Summary information and primary citation
- PDB-id
- 5it9; SNAP-derived features in text and JSON formats;
DNAproDB
- Class
- ribosome
- Method
- cryo-EM (3.8 Å)
- Summary
- Structure of the yeast kluyveromyces lactis small ribosomal subunit in complex with the cricket paralysis virus ires.
- Reference
- Murray J, Savva CG, Shin BS, Dever TE, Ramakrishnan V, Fernandez IS (2016): "Structural characterization of ribosome recruitment and translocation by type IV IRES." Elife, 5. doi: 10.7554/eLife.13567.
- Abstract
- Viral mRNA sequences with a type IV IRES are able to initiate translation without any host initiation factors. Initial recruitment of the small ribosomal subunit as well as two translocation steps before the first peptidyl transfer are essential for the initiation of translation by these mRNAs.

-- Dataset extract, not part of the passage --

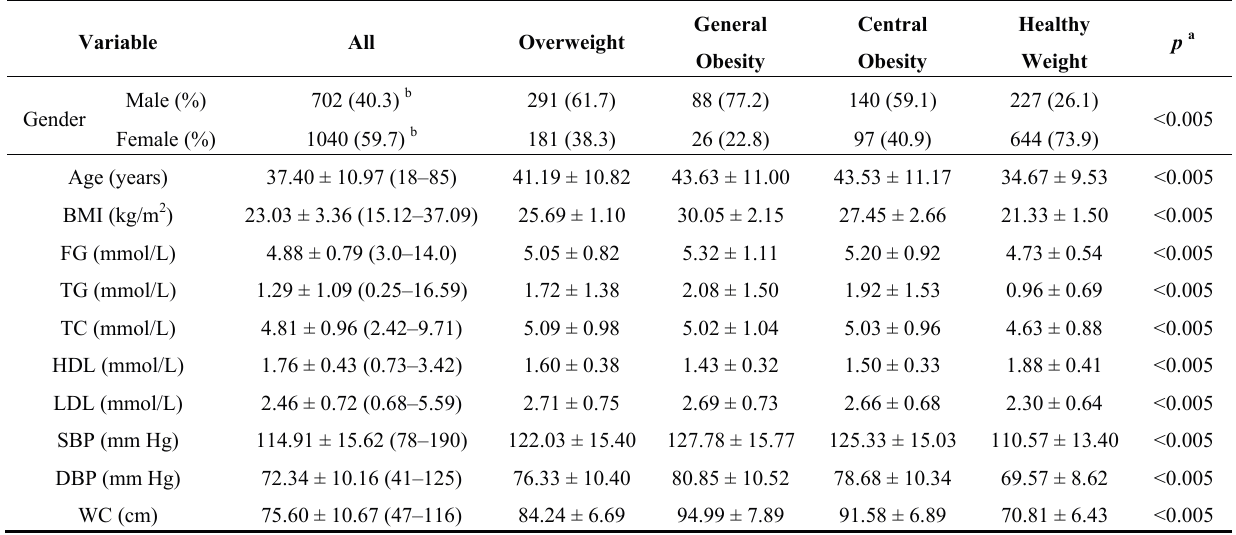
BMI, body mass index; FG, fasting glucose; TG, triglyceride; TC, total cholesterol; HDL, high-density lipoprotein; LDL, low-density lipoprotein; SBP, systolic blood pressure; DBP, diastolic blood pressure; WC, waist circumference; a Comparison between overweight + general obesity and healthy weight, Chi-square test for difference of distribution of BMI status between male and female, Student’s t test for other variables; and b BMI of 96 males and 189 females was not measured due to personal reasons.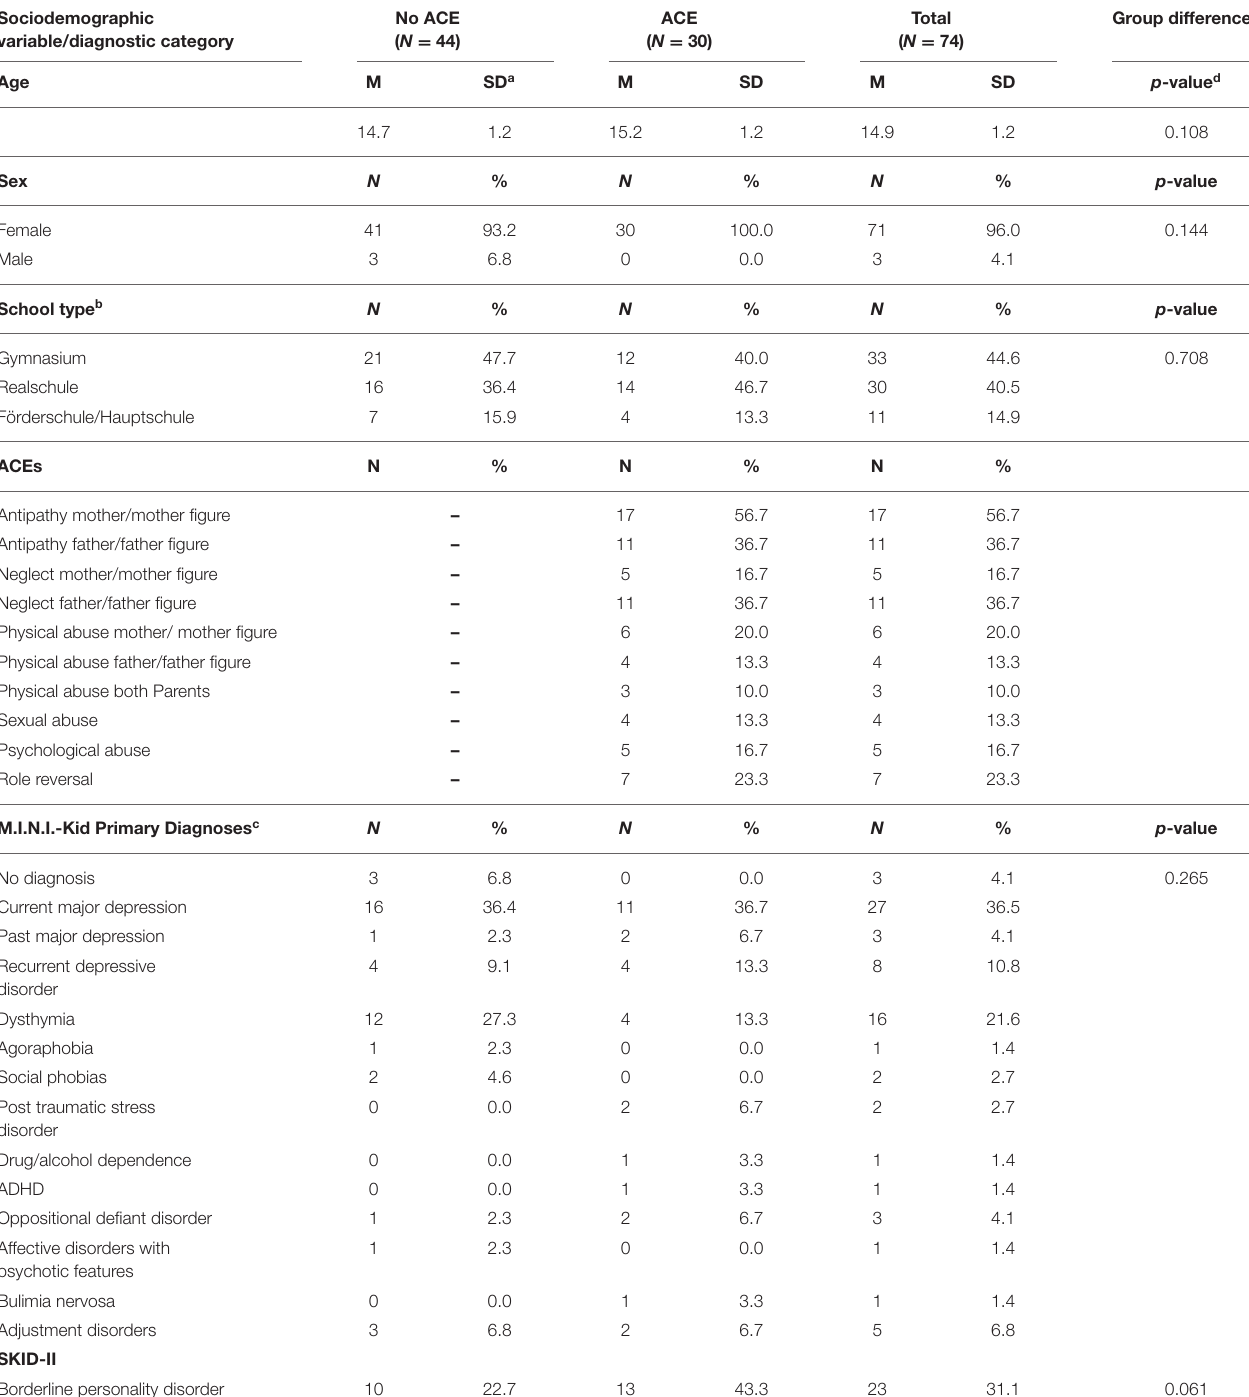
TABLE 1 | Sociodemographic and clinical characteristics of participants by ACEs at T0. Sociodemographic variable/diagnostic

Using electron cryomicroscopy (cryo-EM) we have structurally characterized at high resolution how the Cricket Paralysis Virus Internal Ribosomal Entry Site (CrPV-IRES) binds the small ribosomal subunit (40S) and the translocation intermediate stabilized by elongation factor 2 (eEF2). The CrPV-IRES restricts tvhe otherwise flexible 40S head to a conformation compatible with binding the large ribosomal subunit (60S). Once the 60S is recruited, the binary CrPV-IRES/80S complex oscillates between canonical and rotated states (Fernández et al., 2014; Koh et al., 2014), as seen for pre-translocation complexes with tRNAs. Elongation factor eEF2 with a GTP analog stabilizes the ribosome-IRES complex in a rotated state with an extra ~3 degrees of rotation. Key residues in domain IV of eEF2 interact with pseudoknot I (PKI) of the CrPV-IRES stabilizing it in a conformation reminiscent of a hybrid tRNA state. The structure explains how diphthamide, a eukaryotic and archaeal specific post-translational modification of a histidine residue of eEF2, is involved in translocation.